Lifi juga pernah menjadi panitia Aku Masuk ITB (AMI), di sana ia melakukan promosi ke sekolah-sekolah bukan hanya sekedar mensosialisasikan ITB namun juga mensosialisasikan persiapan lebih lanjut menuju perguruan tinggi, ia merasa ter-fulfill melihat adik-adik SMA memiliki curiousity dan keinginan kuat untuk lanjut kuliah.

Di University of Pennsylvania pun Lifi diajak teman-teman untuk membuat culture fair dan menjadi satu-satunya anak IISMA yang menjadi salah satu executive board-nya. Ia belajar bagaimana caranya bisa memperkenalkan Indonesia di Philadelphia, engage dengan komunitas Aceh yang ada di South Philadelphia dan mendengar perjuangan mereka sebagai diaspora Indonesia di Amerika Serikat. Ketika balik ke Indonesia, Lifi menjadi Ketua Himpunan Mahasiswa Elektroteknik (HME) ITB dan mencoba membangun himpunannya.

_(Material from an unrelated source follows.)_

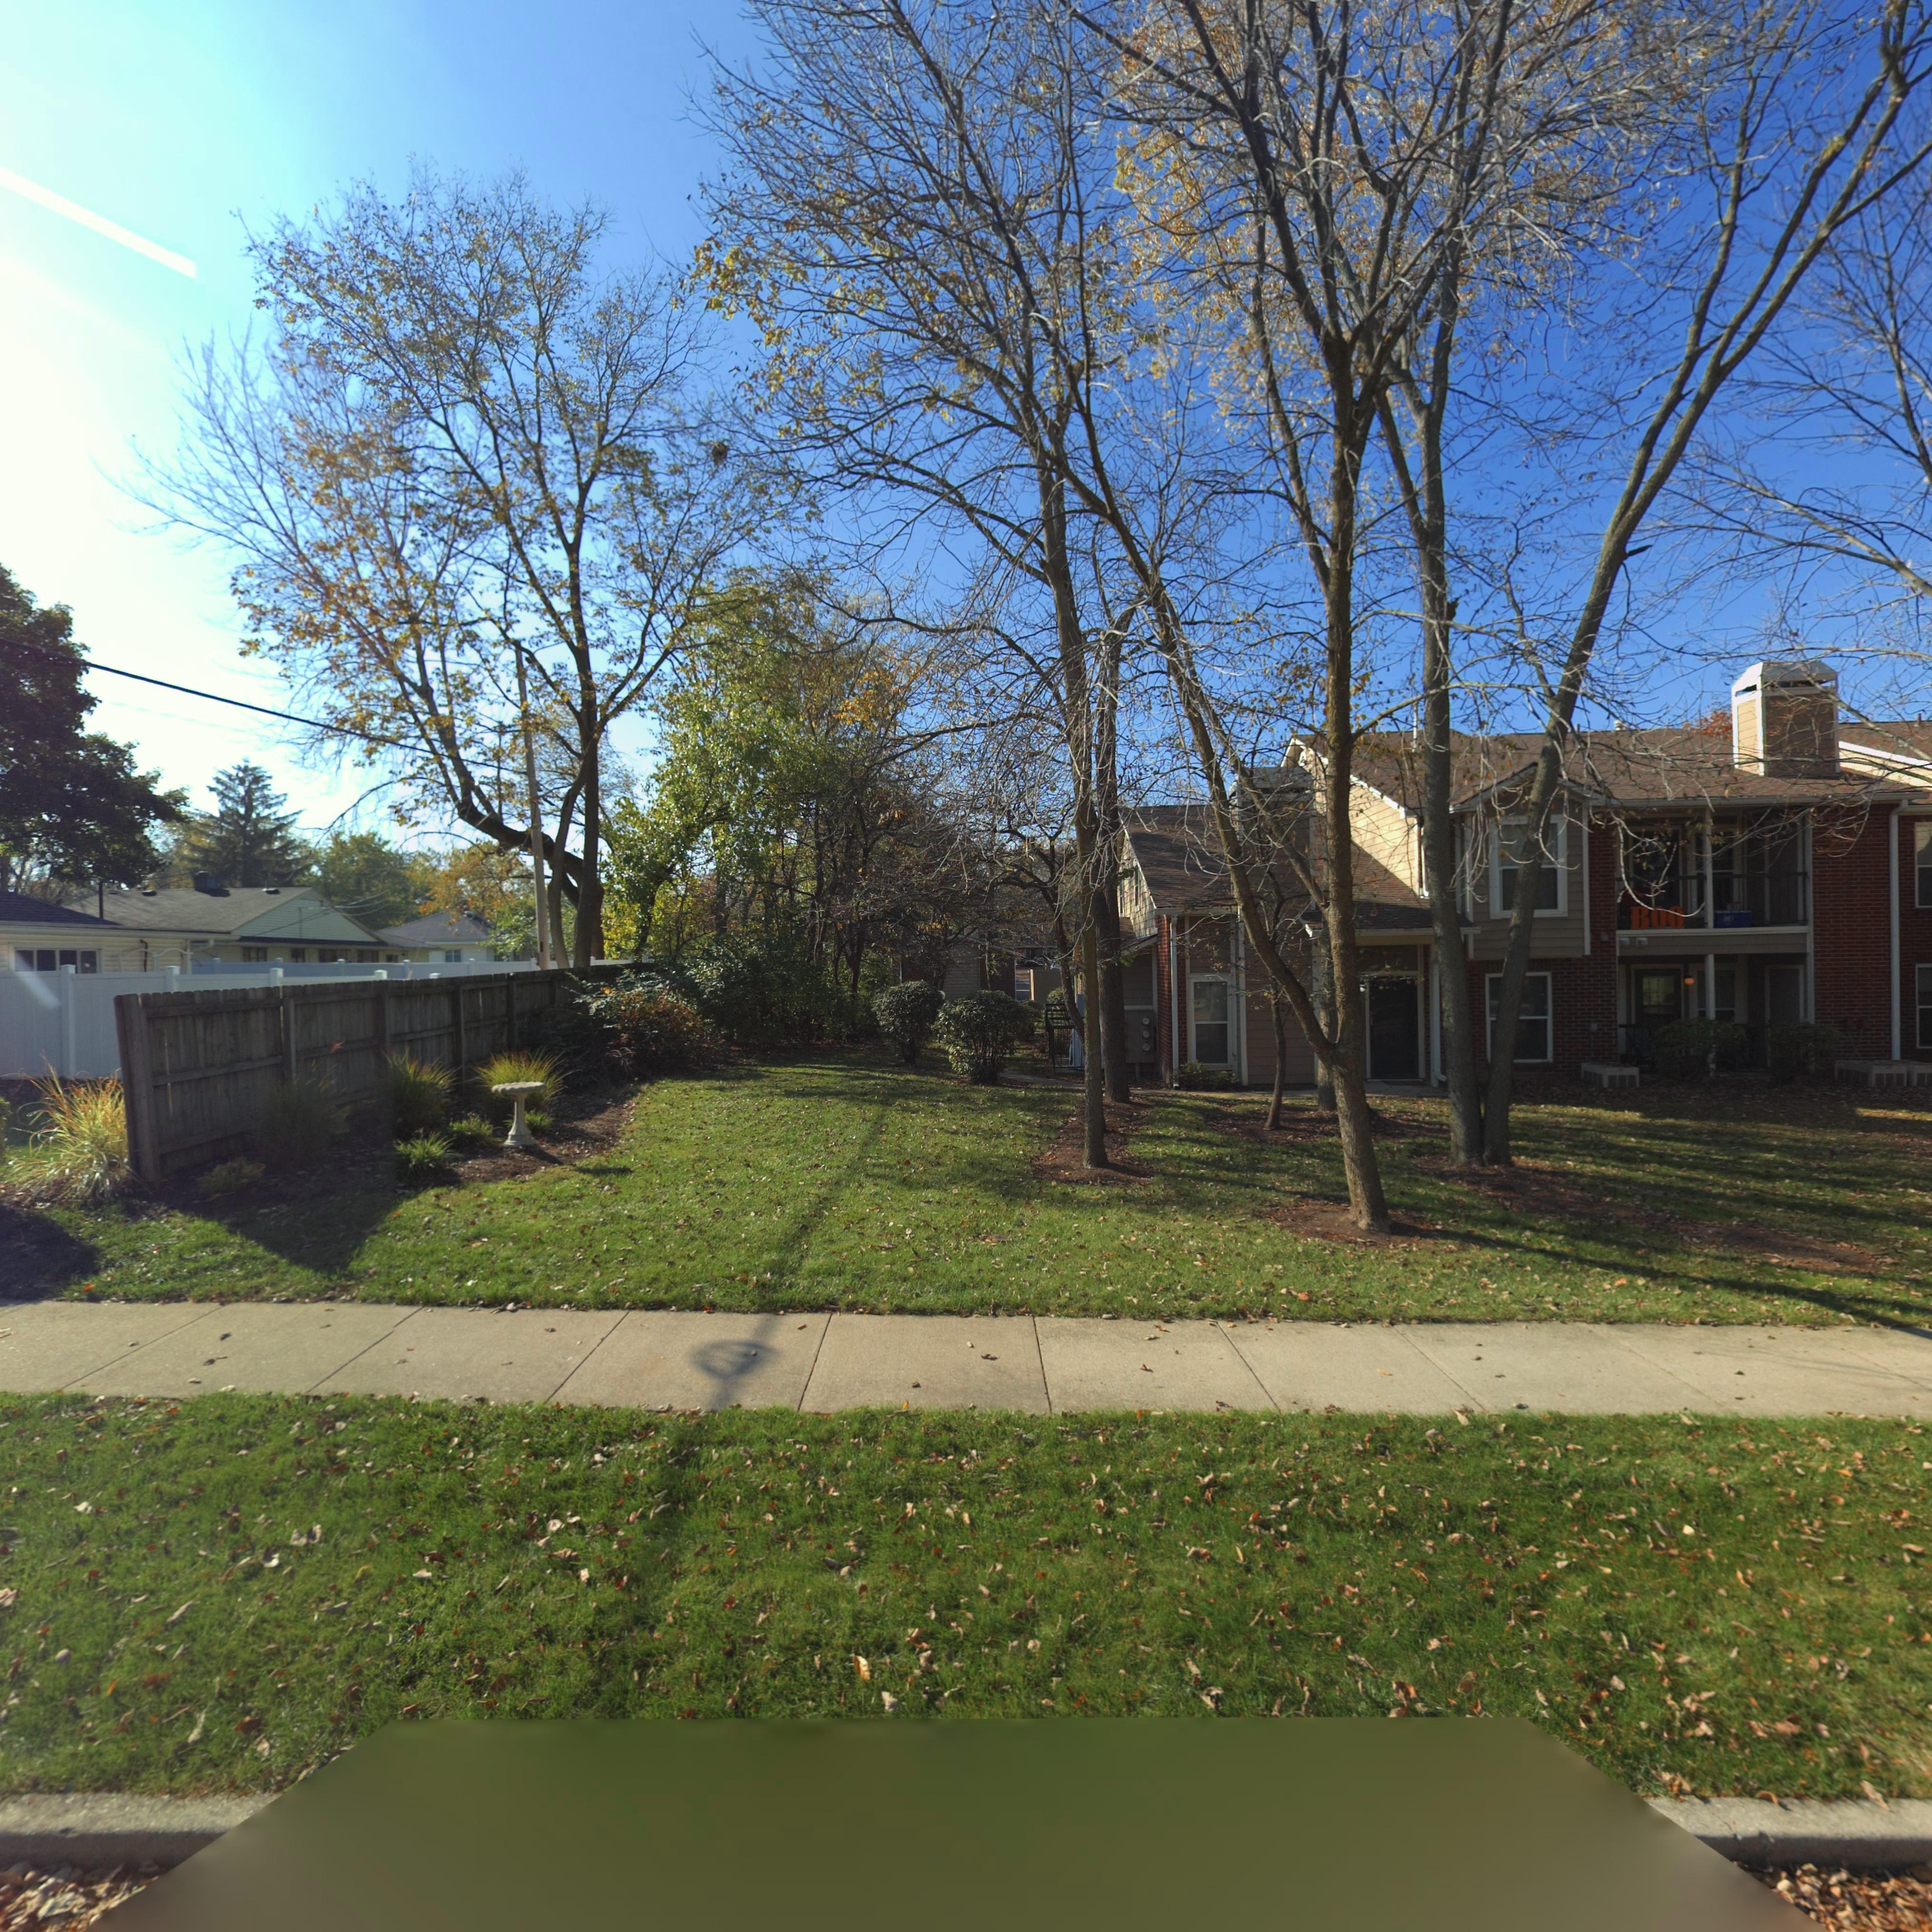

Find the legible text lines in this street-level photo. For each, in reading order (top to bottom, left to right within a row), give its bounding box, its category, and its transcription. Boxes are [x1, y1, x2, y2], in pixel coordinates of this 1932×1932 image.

“Himpunan membuatku lebih realistis, it’s okay for fail, it's okay kalau ternyata hasilnya gak sesempurna itu, itu menjadi pembelajaran berharga juga buat aku, memang gak serta merta impact-nya langsung gede banget tapi deep inside itu memberikan aku sebuah definisi dari keluarga baru dan hal-hal yang gak ideal itu bisa langsung dikritisi. 

Yang aku banggakan dari himpunan semua suara bisa diproses dan didengarkan. Jadi tahu, ‘oh sebenarnya gini ya kebutuhan orang lain’,” ungkap Lifi.

Lifi punya rahasia dan kiat-kiat untuk mahasiswa-mahasiswa lain yang ingin berprestasi sepertinya dan untuk adik-adik SMA yang akan melanjutkan ke perguruan tinggi. Untuk mahasiswa yang ingin berprestasi sepertinya, Lifi berpesan bahwa yang perlu dikejar bukanlah label melainkan nilai (value).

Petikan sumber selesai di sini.